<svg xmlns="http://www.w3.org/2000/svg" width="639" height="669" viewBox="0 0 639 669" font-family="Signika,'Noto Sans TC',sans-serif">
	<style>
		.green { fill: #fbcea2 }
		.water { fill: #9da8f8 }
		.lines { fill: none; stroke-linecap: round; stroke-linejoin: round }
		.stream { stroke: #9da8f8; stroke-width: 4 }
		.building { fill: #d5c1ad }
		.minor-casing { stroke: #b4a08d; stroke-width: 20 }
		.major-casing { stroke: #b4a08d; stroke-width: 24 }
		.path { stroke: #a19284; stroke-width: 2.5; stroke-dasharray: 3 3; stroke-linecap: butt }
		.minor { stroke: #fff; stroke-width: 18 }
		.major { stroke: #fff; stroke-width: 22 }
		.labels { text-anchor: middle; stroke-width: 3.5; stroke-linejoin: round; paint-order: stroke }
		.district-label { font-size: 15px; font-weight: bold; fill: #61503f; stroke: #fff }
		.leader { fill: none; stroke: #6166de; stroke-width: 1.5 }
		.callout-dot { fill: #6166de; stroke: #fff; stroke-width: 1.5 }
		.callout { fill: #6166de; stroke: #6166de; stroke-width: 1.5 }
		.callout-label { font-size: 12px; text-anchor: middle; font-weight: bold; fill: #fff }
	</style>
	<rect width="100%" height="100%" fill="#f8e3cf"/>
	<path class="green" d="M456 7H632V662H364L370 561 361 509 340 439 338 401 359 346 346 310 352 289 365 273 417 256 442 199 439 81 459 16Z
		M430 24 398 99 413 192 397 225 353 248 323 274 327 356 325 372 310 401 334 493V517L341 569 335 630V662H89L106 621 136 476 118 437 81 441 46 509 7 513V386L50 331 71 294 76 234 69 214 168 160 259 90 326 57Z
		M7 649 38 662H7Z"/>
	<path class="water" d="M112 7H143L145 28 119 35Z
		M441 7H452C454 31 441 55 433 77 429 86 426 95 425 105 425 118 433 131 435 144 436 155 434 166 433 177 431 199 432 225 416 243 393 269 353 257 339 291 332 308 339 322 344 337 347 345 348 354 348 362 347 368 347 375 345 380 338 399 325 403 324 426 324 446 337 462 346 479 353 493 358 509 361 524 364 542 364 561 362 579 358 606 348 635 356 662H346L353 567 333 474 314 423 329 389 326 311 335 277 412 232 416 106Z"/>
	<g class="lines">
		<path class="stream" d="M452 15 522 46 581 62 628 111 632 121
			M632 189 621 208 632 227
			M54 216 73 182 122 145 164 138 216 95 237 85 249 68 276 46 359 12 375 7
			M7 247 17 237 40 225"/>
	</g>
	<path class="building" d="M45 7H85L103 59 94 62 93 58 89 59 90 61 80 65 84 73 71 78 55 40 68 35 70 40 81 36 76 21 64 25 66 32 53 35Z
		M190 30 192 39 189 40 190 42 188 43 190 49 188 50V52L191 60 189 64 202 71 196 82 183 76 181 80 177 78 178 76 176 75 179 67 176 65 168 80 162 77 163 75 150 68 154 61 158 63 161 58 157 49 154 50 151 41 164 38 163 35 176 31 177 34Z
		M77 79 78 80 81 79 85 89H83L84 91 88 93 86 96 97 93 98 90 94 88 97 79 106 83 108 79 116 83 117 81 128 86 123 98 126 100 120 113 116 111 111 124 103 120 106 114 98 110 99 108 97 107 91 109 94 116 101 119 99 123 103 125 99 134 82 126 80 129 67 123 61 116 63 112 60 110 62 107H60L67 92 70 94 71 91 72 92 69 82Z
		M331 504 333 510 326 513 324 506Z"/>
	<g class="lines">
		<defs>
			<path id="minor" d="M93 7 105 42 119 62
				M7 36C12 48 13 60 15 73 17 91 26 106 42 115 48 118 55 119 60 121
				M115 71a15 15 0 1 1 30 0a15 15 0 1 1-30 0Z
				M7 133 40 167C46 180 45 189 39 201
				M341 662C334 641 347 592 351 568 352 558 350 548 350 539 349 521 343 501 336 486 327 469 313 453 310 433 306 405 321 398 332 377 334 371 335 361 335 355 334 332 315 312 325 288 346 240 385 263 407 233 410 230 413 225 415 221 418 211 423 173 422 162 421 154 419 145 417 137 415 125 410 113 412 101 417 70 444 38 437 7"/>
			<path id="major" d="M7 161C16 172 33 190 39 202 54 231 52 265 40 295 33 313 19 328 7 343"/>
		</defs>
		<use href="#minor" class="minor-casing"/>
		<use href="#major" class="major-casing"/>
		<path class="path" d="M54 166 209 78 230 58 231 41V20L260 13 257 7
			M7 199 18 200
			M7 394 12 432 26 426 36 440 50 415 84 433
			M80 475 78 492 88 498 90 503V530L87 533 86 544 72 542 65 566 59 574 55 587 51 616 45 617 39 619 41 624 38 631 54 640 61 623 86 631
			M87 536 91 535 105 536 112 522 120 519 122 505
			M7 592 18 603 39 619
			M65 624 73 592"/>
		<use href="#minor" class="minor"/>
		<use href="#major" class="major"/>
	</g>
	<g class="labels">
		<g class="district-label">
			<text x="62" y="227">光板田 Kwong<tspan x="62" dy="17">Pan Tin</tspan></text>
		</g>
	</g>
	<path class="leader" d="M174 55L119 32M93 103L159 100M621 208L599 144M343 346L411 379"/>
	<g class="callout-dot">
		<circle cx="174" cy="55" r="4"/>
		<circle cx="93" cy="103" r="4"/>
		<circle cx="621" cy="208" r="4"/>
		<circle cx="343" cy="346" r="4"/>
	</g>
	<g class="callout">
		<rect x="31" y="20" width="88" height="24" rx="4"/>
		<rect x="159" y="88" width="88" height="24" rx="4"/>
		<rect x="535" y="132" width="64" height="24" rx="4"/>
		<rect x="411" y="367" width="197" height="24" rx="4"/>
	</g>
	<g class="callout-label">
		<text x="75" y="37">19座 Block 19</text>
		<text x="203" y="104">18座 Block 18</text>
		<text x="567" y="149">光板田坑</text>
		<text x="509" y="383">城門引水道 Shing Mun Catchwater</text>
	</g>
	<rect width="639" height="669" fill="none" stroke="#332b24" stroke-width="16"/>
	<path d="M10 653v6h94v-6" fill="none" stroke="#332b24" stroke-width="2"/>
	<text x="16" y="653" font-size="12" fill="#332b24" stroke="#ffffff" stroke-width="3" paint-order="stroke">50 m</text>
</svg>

### What the exercise asks
Count the lines in the material above where the word "labels" occurs, and reply with nothing but the number.

### Result
2